WALKERTOWN -- Someone once described a fisherman as a hook at one end and a fool at the other, and that's as apt a definition as any.
Why else would I be standing in the afternoon sun on the banks of a pond with no name, sweat pouring off me while I held a broken reel and listened to my fishing buddy across the water keeping score.
"That's nine!," he said, peering into the mouth of a one-pounder trying to pry a hook out of the inside of a bass that had just digested a plastic worm.
It's 114 degrees, and I'm fishing with a guy I call the Bass Surgeon because of the complex operations he has to perform almost every time he catches a fish. Which by about 5:30 p.m. had reached nine surgeries to my none. He was even using my needle-nose pliers.
The pond we sometimes fish is only visible by airplane or Mapquest, so it would be fruitless to try and describe where it is. Suffice to say, it's near some train tracks, and that's about all I'm willing to say.
The phone call from the Surgeon came at just the right time. I'd broken two drivers in one week, so golf was on temporary hold. The lawn was mown, the boss was out of town and I had nowhere to be. I grabbed my spinning rod, slung my tackle box over my shoulder and headed to the pond with no name.
When I got there he was already sitting on the bank pulling a worm from the mouth of a fish he'd been playing for several minutes.
No one fishes like the Surgeon. He allows the bass to inhale the bait before he sets the hook, then spends several more minutes trying to get the hook out without killing the poor fish. He has an amazing success rate and probably knows the innards of a largemouth bass better than anyone I know.
My first cast went about 10 feet and made an awful noise, the sound of ball bearings and stripped gears. After a few more casts I went to the tackle box and changed reels. The secret to pond fishing is adaptability.
While I worked on my rod, the Bass Surgeon tied on a rooster tail, a bait designed for catching shellcrackers or English breakfast bream, certainly not bass.
After a few minutes, the scoreboard started lighting up again.
"That's 14!" the Surgeon said about the time my second reel came apart in my hands. I remembered then that it came apart the last time I went pond fishing, which was why it was stuffed back in the box to begin with.
My last un-used reel was a baitcaster for slinging crankbaits 1,000 yards across a reservoir, not for trying to flip a worm alongside a stump 30 feet away.
"That's 15!" the Surgeon yelled as he extracted a rooster tail from the gizzard of a stunned bass.
I tied on a Mann's 30+ deep-diving hooknest and threw it completely across the pond. The water exploded when it hit. Any fish within 100 yards immediately swam away.
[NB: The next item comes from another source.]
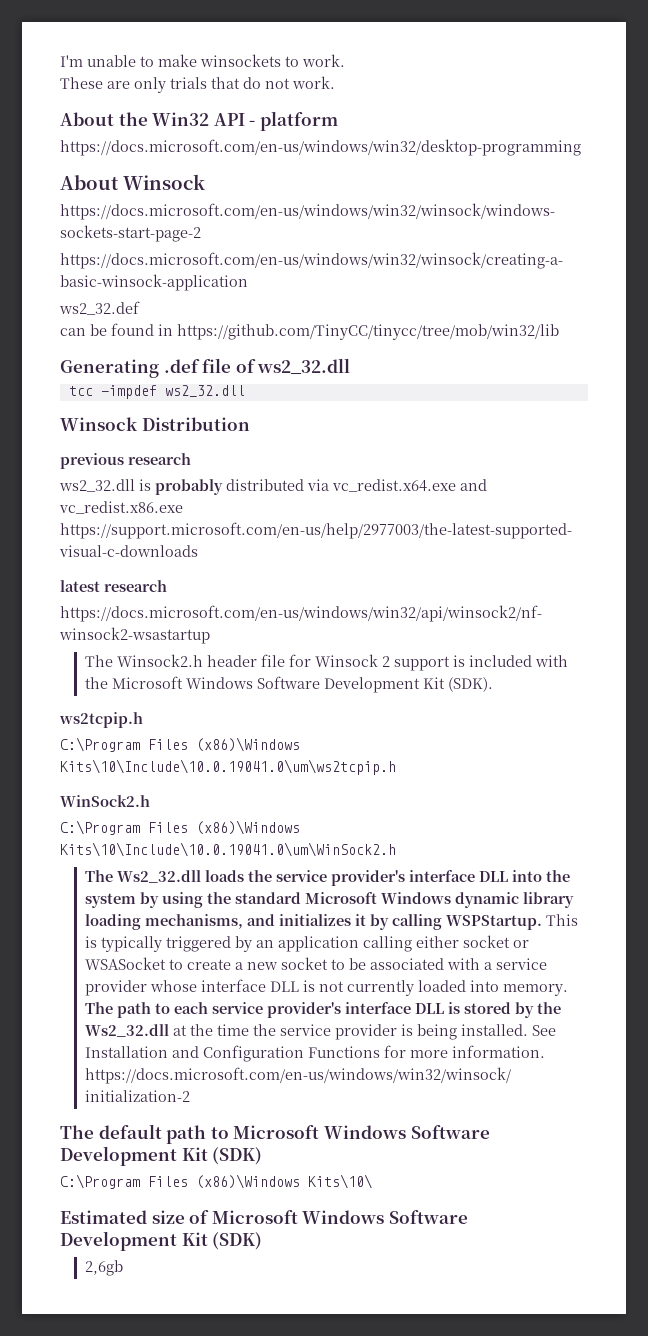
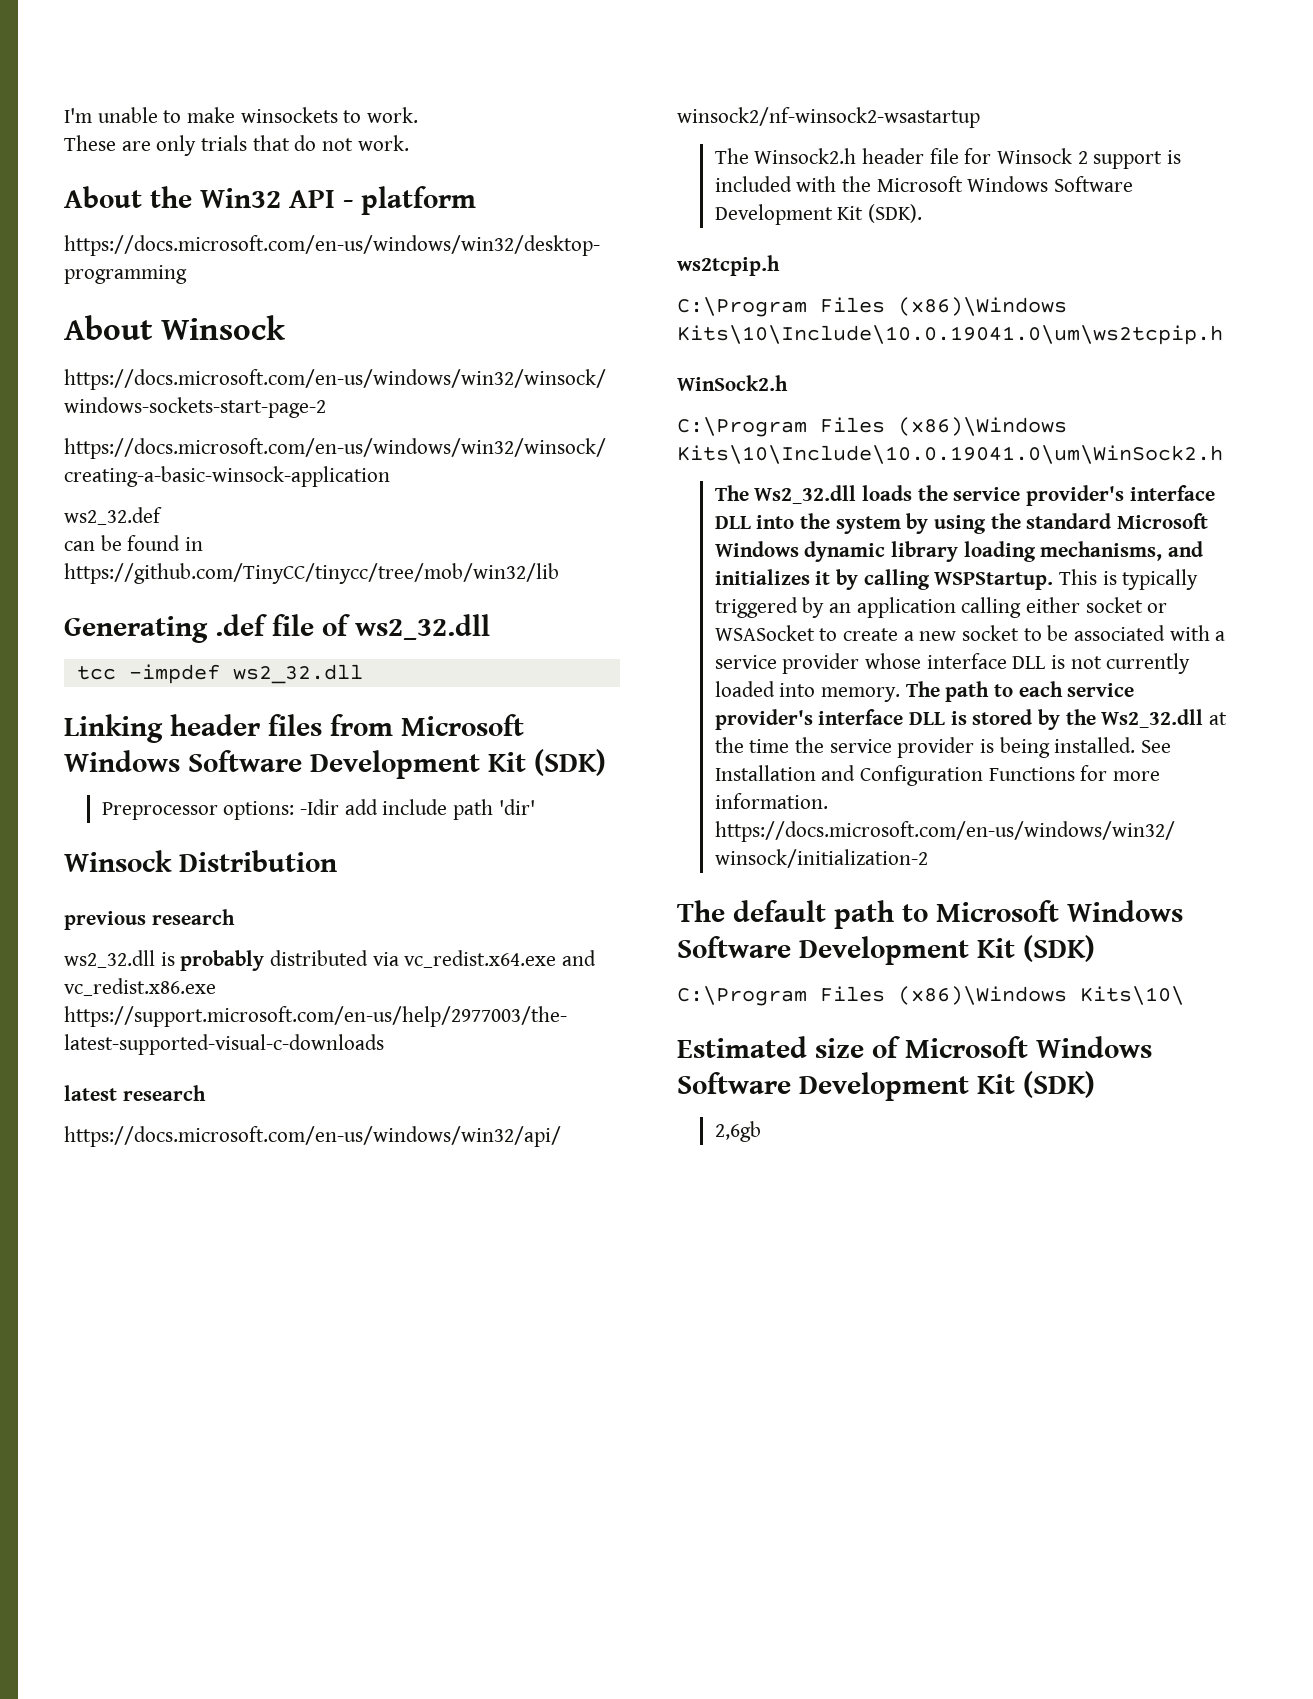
(245, 391) none -> [64,714,524,743] [64,749,606,779] [101,799,535,820] // Linking header files from Microsoft Windows Software Development Kit (SDK) // Preprocessor options: -Idir add include path 'dir'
I shook my head and mumbled cuss words as I adjusted the drag and the tension and looked at my upside-down spinning rod with the baitcaster mounted on the wrong side and 80-pound test or something spooled out across the tiny little pond with no name while the Surgeon reeled in another one on a lure smaller than a dime, one that looked, quite frankly, a little feminine.
"That's 16!" he said. Birds were beginning to gather a round him, a killdeer circling above, a great blue heron flying noisily onto a pine branch, Canada geese and mallards making awkward touchdowns on the open water. He didn't notice. He was too busy operating on another one-pounder, making the delicate maneuvers required to extract a lure from a bass gullet, then gently tossing the fish back into the water while the birds complained.
I watched all this from across the pond as I reeled in my giant lure. Suddenly I heard the drag scream and saw the lure go under. The reel continued to make the noise only a baitcaster can make when it's holding back a lunker. Or when the drag is set too free and the line is spooling into a mess and retrieving it is suddenly out of the question. I changed hands and tried to increase the pull and fiddle with all the other contraptions on the sides of my $200 reel as the fish came to a stop in the water.
I reached out my hand and just grabbed the line and pulled him in without the rod.
He weighed about as much as my lure. My hand was bleeding. I looked across the water, and the Surgeon was watching me. He was holding another bass.
"That's 18!" he said.
"Seventeen," I mumbled.
"What?" he asked, smiling as he opened the jaws of another patient and deftly inserted my needle-nose pliers into the bass.
"Nothing," I said to myself. "I didn't say anything."